Moderately Ill Patients (On Low-Flow Oxygen)

Nirmatrelvir/ritonavir is not recommended for moderately ill patients with COVID-19.

Mildly Ill Patients (Not Requiring Supplemental Oxygen)

Nirmatrelvir/ritonavir is recommended at a dose of 300 mg nirmatrelvir (two 150 mg tablets) with 100 mg ritonavir (one 100 mg tablet), with all three tablets taken together orally twice daily for 5 days. Patients must be at a higher risk of severe disease from COVID-19 and present within 5 days of symptom onset.

Risk factors for progression to moderate or critical COVID-19 are outlined in in “Methods used for this Science Brief” below, and include immunocompromised individuals, and individuals whose combination of age, vaccination history, and risk factors put them at increased risk of progression to severe disease. 

Other treatment options that may be available to these higher risk patients include sotrovimab, remdesivir, fluvoxamine, and budesonide. Clinicians should consider patient-specific factors including (but not limited to) drug-drug interactions, renal function, duration of COVID-19 symptoms, ability to administer intravenous versus oral drugs, strength of evidence, situational context, and drug supply in decision-making regarding choice of therapy (see Therapeutic Management of Adult Patients with COVID-19 summary for additional details).4

If eligible patients with mild COVID-19 who began treatment with nirmatrelvir/ritonavir progress to moderate COVID-19 during their treatment course, they may complete their treatment course at the discretion of the treating physician. 
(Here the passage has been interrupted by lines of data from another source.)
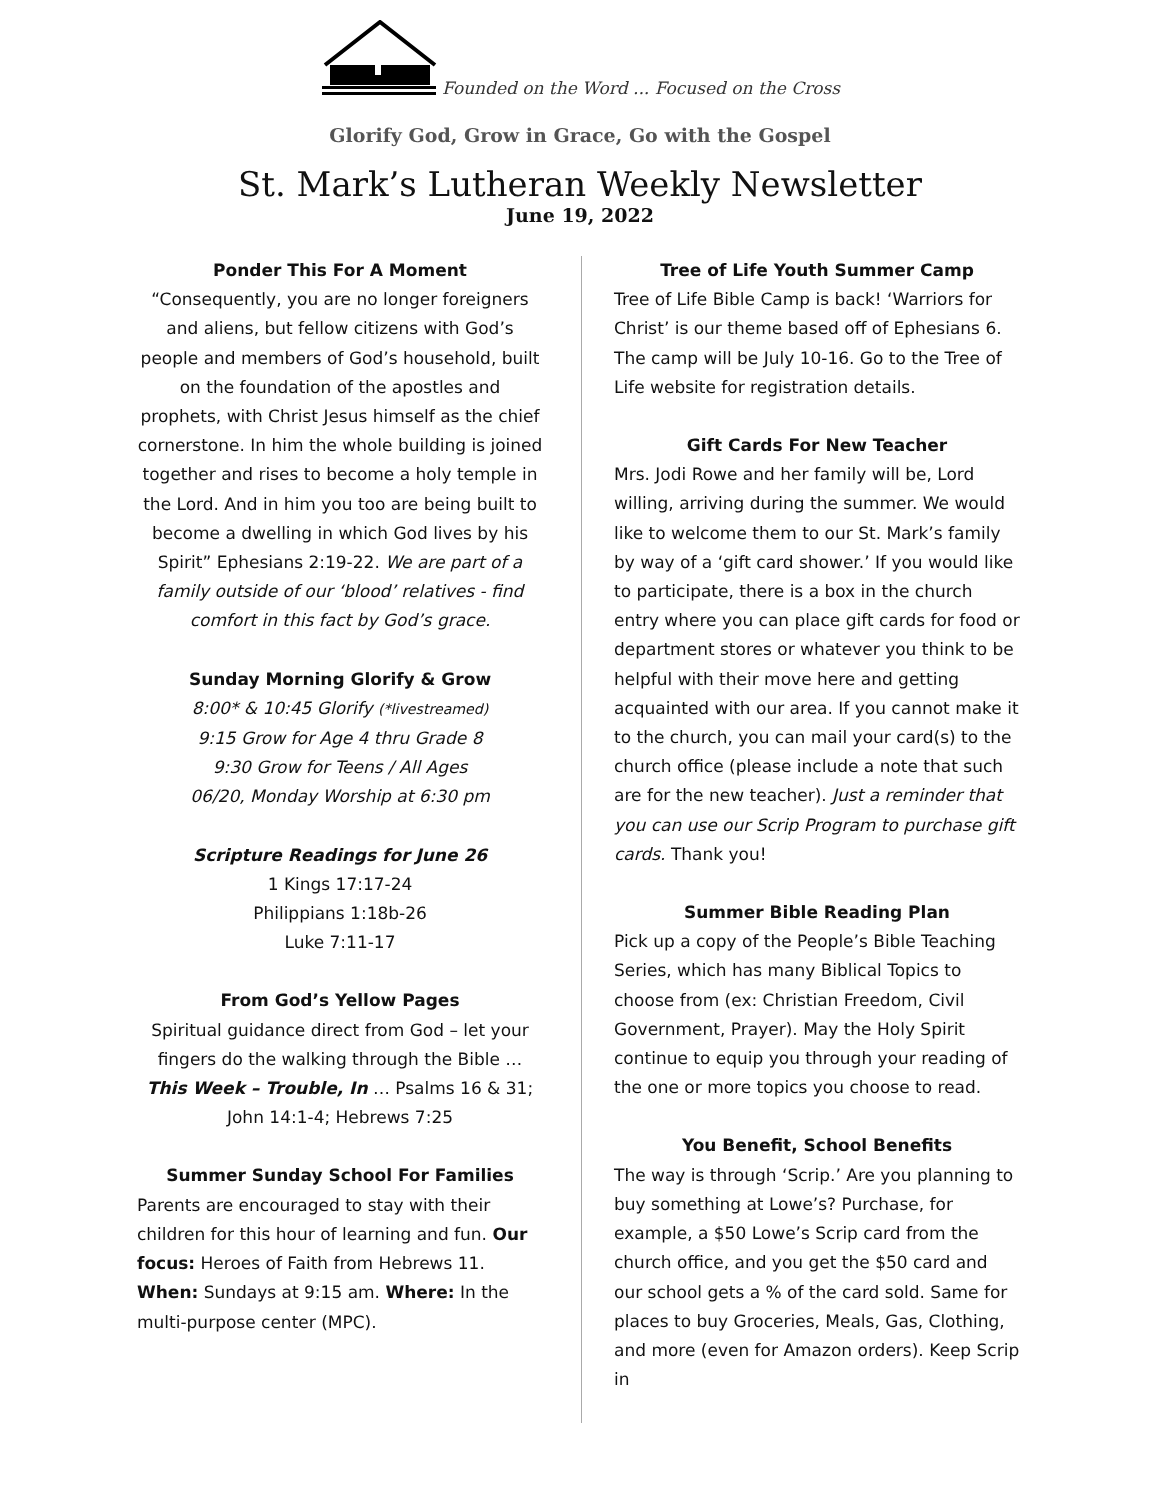Founded on the Word ... Focused on the Cross
Glorify God, Grow in Grace, Go with the Gospel
St. Mark’s Lutheran Weekly Newsletter
June 19, 2022
Ponder This For A Moment
“Consequently, you are no longer foreigners and aliens, but fellow citizens with God’s people and members of God’s household, built on the foundation of the apostles and prophets, with Christ Jesus himself as the chief cornerstone. In him the whole building is joined together and rises to become a holy temple in the Lord. And in him you too are being built to become a dwelling in which God lives by his Spirit” Ephesians 2:19-22. We are part of a family outside of our ‘blood’ relatives - find comfort in this fact by God’s grace.
Sunday Morning Glorify & Grow
8:00* & 10:45 Glorify (*livestreamed)
9:15 Grow for Age 4 thru Grade 8
9:30 Grow for Teens / All Ages
06/20, Monday Worship at 6:30 pm
Scripture Readings for June 26
1 Kings 17:17-24
Philippians 1:18b-26
Luke 7:11-17
From God’s Yellow Pages
Spiritual guidance direct from God – let your fingers do the walking through the Bible … This Week – Trouble, In … Psalms 16 & 31; John 14:1-4; Hebrews 7:25
Summer Sunday School For Families
Parents are encouraged to stay with their children for this hour of learning and fun. Our focus: Heroes of Faith from Hebrews 11. When: Sundays at 9:15 am. Where: In the multi-purpose center (MPC).
Tree of Life Youth Summer Camp
Tree of Life Bible Camp is back! ‘Warriors for Christ’ is our theme based off of Ephesians 6. The camp will be July 10-16. Go to the Tree of Life website for registration details.
Gift Cards For New Teacher
Mrs. Jodi Rowe and her family will be, Lord willing, arriving during the summer. We would like to welcome them to our St. Mark’s family by way of a ‘gift card shower.’ If you would like to participate, there is a box in the church entry where you can place gift cards for food or department stores or whatever you think to be helpful with their move here and getting acquainted with our area. If you cannot make it to the church, you can mail your card(s) to the church office (please include a note that such are for the new teacher). Just a reminder that you can use our Scrip Program to purchase gift cards. Thank you!
Summer Bible Reading Plan
Pick up a copy of the People’s Bible Teaching Series, which has many Biblical Topics to choose from (ex: Christian Freedom, Civil Government, Prayer). May the Holy Spirit continue to equip you through your reading of the one or more topics you choose to read.
You Benefit, School Benefits
The way is through ‘Scrip.’ Are you planning to buy something at Lowe’s? Purchase, for example, a $50 Lowe’s Scrip card from the church office, and you get the $50 card and our school gets a % of the card sold. Same for places to buy Groceries, Meals, Gas, Clothing, and more (even for Amazon orders). Keep Scrip in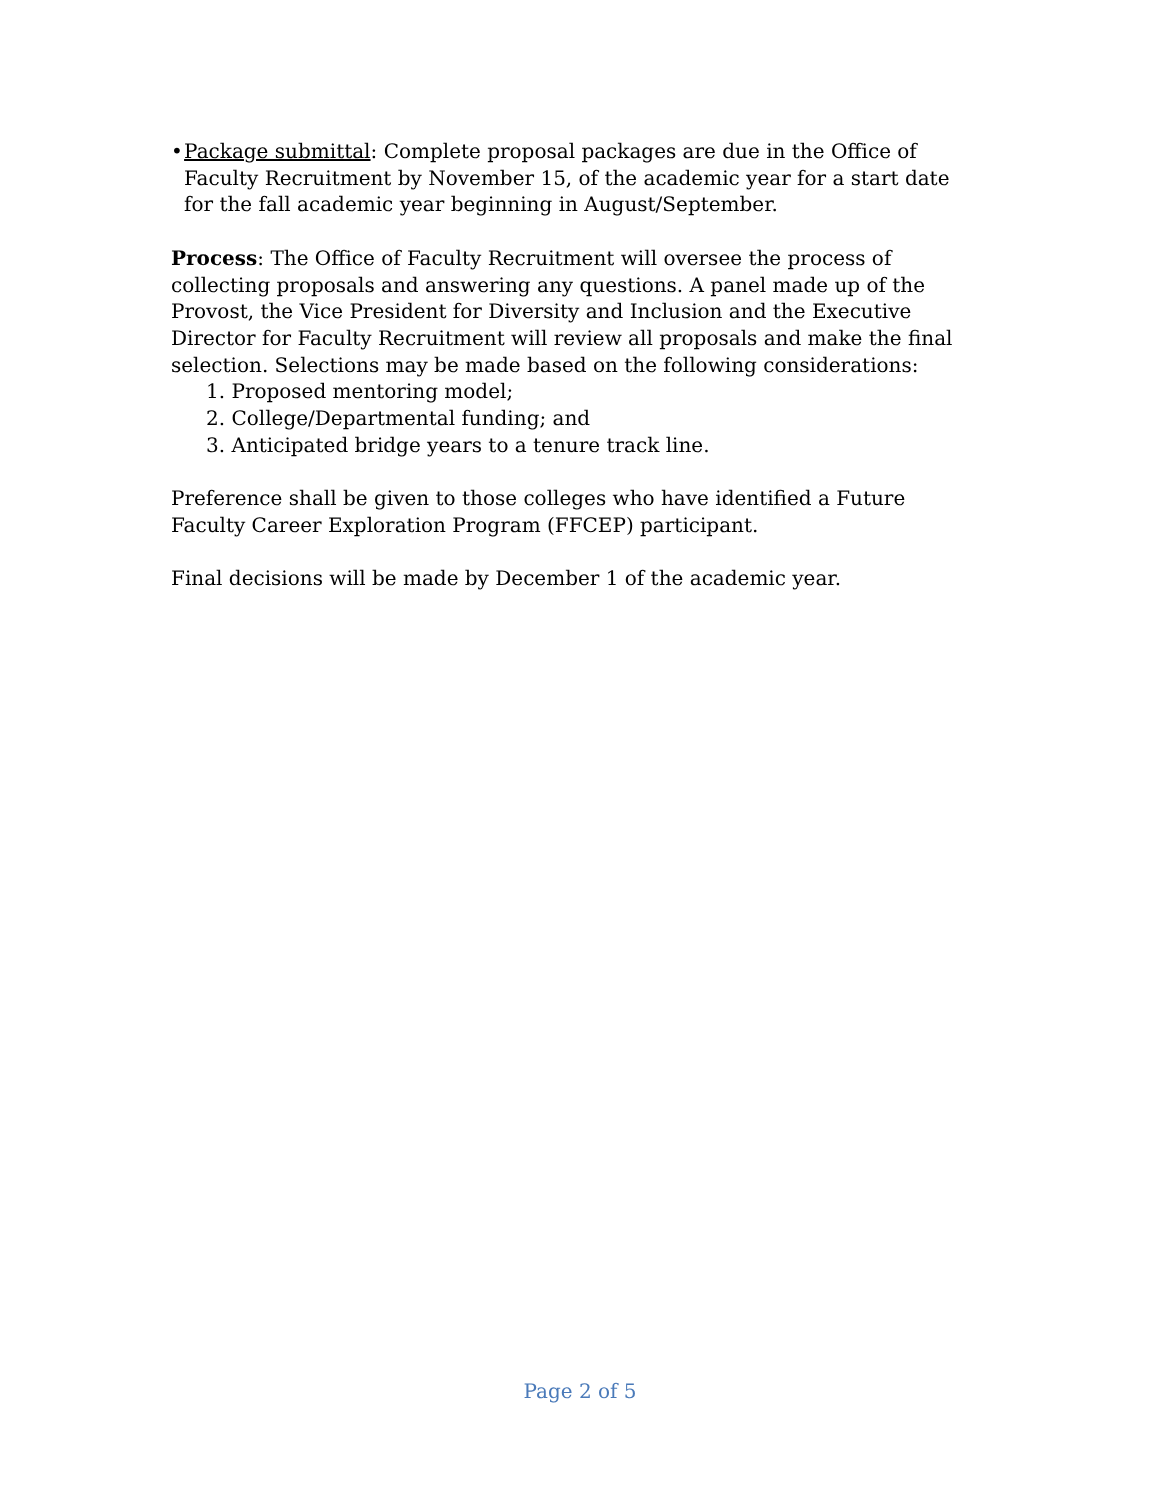• Package submittal: Complete proposal packages are due in the Office of Faculty Recruitment by November 15, of the academic year for a start date for the fall academic year beginning in August/September.
Process: The Office of Faculty Recruitment will oversee the process of collecting proposals and answering any questions. A panel made up of the Provost, the Vice President for Diversity and Inclusion and the Executive Director for Faculty Recruitment will review all proposals and make the final selection. Selections may be made based on the following considerations:
1. Proposed mentoring model;
2. College/Departmental funding; and
3. Anticipated bridge years to a tenure track line.
Preference shall be given to those colleges who have identified a Future Faculty Career Exploration Program (FFCEP) participant.
Final decisions will be made by December 1 of the academic year.
Page 2 of 5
Implementation Considerations

It is recommended that oral antiviral therapy be administered to non-hospitalized individuals across Ontario using a hybrid network that includes, but is not limited to, mobile integrated healthcare services, community paramedicine, virtual/remote assessment, and outpatient clinics.

Special Populations

Pharmacist consultation is important to mitigate any significant drug-drug interactions (including natural products). Nirmatrelvir/ritonavir is contraindicated in patients taking certain medications that have the potential for serious or life-threatening reactions at high concentrations and are highly dependent on CYP3A4-mediated metabolism; and in patients taking certain medications that are CYP3A-inducing, as these may significantly decrease concentrations of nirmatrelvir/ritonavir, decreasing its efficacy as a COVID-19 treatment (see Tables 1-4 in the “Considerations” section below, and the guidance document “Nirmatrelvir/ritonavir (Paxlovid): What prescribers and pharmacists need to know”).5 For complex interactions, consultation with a pharmacist experienced in managing ritonavir-related interactions is recommended.
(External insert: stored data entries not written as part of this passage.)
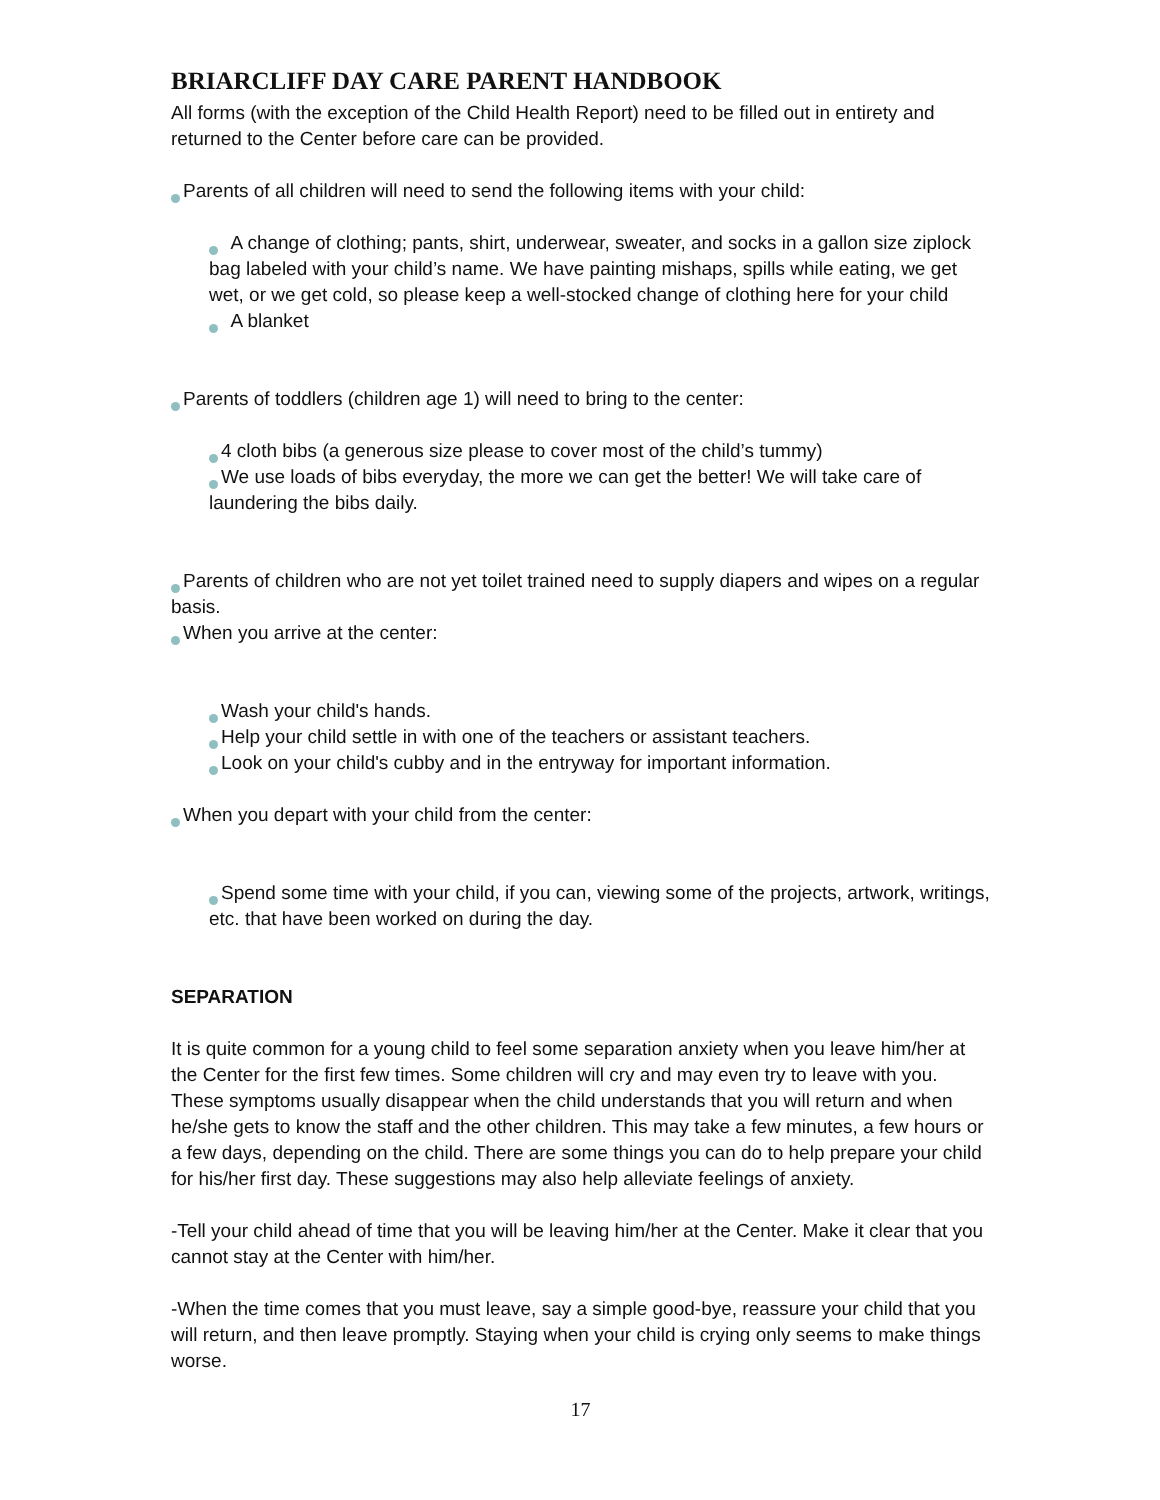BRIARCLIFF DAY CARE PARENT HANDBOOK
All forms (with the exception of the Child Health Report) need to be filled out in entirety and returned to the Center before care can be provided.
Parents of all children will need to send the following items with your child:
A change of clothing; pants, shirt, underwear, sweater, and socks in a gallon size ziplock bag labeled with your child’s name. We have painting mishaps, spills while eating, we get wet, or we get cold, so please keep a well-stocked change of clothing here for your child
A blanket
Parents of toddlers (children age 1) will need to bring to the center:
4 cloth bibs (a generous size please to cover most of the child’s tummy)
We use loads of bibs everyday, the more we can get the better! We will take care of laundering the bibs daily.
Parents of children who are not yet toilet trained need to supply diapers and wipes on a regular basis.
When you arrive at the center:
Wash your child's hands.
Help your child settle in with one of the teachers or assistant teachers.
Look on your child's cubby and in the entryway for important information.
When you depart with your child from the center:
Spend some time with your child, if you can, viewing some of the projects, artwork, writings, etc. that have been worked on during the day.
SEPARATION
It is quite common for a young child to feel some separation anxiety when you leave him/her at the Center for the first few times. Some children will cry and may even try to leave with you. These symptoms usually disappear when the child understands that you will return and when he/she gets to know the staff and the other children. This may take a few minutes, a few hours or a few days, depending on the child. There are some things you can do to help prepare your child for his/her first day. These suggestions may also help alleviate feelings of anxiety.
-Tell your child ahead of time that you will be leaving him/her at the Center. Make it clear that you cannot stay at the Center with him/her.
-When the time comes that you must leave, say a simple good-bye, reassure your child that you will return, and then leave promptly. Staying when your child is crying only seems to make things worse.
17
In patients with moderate renal impairment (eGFR ≥30 to <60 mL/min), the dose should be reduced to 150 mg nirmatrelvir (one 150 mg tablet) and 100 mg ritonavir (one 100 mg tablet) taken together twice daily for 5 days. Nirmatrelvir/ritonavir is not recommended in patients with severe renal impairment (eGFR <30 mL/min) or who require dialysis. 

Nirmatrelvir/ritonavir may be considered for the treatment of pregnant patients with mild COVID-19 who otherwise meet the criteria outlined for mildly ill patients. There is a lack of data on nirmatrelvir/ritonavir use in pregnant patients; however, there is extensive experience with ritonavir use in pregnant patients living with HIV. If a pregnant patient fits the risk profile to potentially derive benefit from nirmatrelvir/ritonavir, the risks and benefits of initiating treatment should be discussed with the patient. Care of pregnant patients with COVID-19 should be managed by a multidisciplinary team with suitable expertise in the management of pregnancy.
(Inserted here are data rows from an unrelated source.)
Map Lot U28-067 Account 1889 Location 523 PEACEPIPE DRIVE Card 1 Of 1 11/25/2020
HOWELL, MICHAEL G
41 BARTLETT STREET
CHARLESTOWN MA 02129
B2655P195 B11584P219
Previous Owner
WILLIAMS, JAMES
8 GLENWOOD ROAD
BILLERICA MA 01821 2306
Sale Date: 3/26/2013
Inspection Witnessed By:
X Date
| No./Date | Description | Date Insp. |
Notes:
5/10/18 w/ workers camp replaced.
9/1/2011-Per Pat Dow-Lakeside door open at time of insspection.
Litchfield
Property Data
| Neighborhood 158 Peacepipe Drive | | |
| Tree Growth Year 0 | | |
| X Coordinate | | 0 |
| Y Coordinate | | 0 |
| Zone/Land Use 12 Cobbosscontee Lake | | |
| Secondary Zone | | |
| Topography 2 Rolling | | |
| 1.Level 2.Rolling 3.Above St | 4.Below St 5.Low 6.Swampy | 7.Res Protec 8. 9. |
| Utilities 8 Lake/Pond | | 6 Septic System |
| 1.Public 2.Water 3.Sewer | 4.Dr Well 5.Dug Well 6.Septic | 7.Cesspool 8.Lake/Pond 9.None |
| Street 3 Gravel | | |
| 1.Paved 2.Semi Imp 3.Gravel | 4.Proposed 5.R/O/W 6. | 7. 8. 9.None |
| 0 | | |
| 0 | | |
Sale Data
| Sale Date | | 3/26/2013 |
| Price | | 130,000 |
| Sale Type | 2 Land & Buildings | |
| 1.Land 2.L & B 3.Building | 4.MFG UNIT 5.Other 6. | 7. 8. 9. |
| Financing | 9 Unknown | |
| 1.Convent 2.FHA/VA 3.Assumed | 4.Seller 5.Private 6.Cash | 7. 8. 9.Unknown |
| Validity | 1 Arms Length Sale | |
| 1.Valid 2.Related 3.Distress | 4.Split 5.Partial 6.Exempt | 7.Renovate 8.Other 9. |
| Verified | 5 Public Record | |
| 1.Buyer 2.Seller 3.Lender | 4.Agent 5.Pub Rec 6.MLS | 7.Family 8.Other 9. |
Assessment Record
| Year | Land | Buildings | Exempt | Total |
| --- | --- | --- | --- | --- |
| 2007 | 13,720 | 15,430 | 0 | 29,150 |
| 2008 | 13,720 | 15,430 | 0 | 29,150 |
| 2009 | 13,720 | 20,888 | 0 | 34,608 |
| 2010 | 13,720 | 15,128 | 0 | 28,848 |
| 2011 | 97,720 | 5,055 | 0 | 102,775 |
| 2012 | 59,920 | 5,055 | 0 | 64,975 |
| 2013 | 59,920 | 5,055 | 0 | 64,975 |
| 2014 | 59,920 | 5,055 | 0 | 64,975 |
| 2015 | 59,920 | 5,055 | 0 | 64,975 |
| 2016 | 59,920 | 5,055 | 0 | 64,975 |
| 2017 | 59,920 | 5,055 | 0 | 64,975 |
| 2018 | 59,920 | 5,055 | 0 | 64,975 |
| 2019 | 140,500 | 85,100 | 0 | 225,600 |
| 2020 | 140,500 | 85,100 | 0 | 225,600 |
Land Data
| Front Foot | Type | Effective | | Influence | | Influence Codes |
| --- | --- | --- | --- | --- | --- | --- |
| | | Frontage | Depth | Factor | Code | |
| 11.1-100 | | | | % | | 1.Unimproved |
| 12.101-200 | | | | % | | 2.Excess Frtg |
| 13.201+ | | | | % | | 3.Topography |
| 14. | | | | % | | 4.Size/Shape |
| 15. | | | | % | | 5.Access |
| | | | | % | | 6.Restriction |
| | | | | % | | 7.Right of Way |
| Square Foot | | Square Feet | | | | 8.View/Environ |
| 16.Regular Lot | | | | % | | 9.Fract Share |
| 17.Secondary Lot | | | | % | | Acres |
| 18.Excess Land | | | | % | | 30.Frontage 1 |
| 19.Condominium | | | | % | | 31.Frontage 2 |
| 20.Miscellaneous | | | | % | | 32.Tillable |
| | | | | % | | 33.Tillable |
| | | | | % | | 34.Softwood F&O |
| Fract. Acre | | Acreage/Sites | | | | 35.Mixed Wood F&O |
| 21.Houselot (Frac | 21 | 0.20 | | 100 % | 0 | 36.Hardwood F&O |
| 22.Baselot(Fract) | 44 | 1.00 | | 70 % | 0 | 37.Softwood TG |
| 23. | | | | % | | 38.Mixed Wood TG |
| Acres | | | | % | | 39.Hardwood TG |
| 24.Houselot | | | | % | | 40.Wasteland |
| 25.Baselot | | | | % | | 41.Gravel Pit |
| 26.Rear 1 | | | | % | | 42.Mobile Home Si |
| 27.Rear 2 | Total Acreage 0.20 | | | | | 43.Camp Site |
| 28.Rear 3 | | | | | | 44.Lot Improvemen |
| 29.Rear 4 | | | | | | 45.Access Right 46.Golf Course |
Nirmatrelvir/ritonavir may be considered for lactating patients with mild COVID-19 who otherwise meet the criteria outlined for mildly ill patients. There is a lack of data on nirmatrelvir/ritonavir use in lactating patients; however, based on studies in HIV, for which ritonavir is also used, it is known that ritonavir may be present in breast milk. If a lactating patient fits the risk profile to potentially derive benefit from nirmatrelvir/ritonavir, the risks and benefits of initiating treatment should be discussed with the patient. We recommend advising the patient not to breastfeed for the duration of treatment and four days afterwards, during which time breast milk should be pumped and discarded.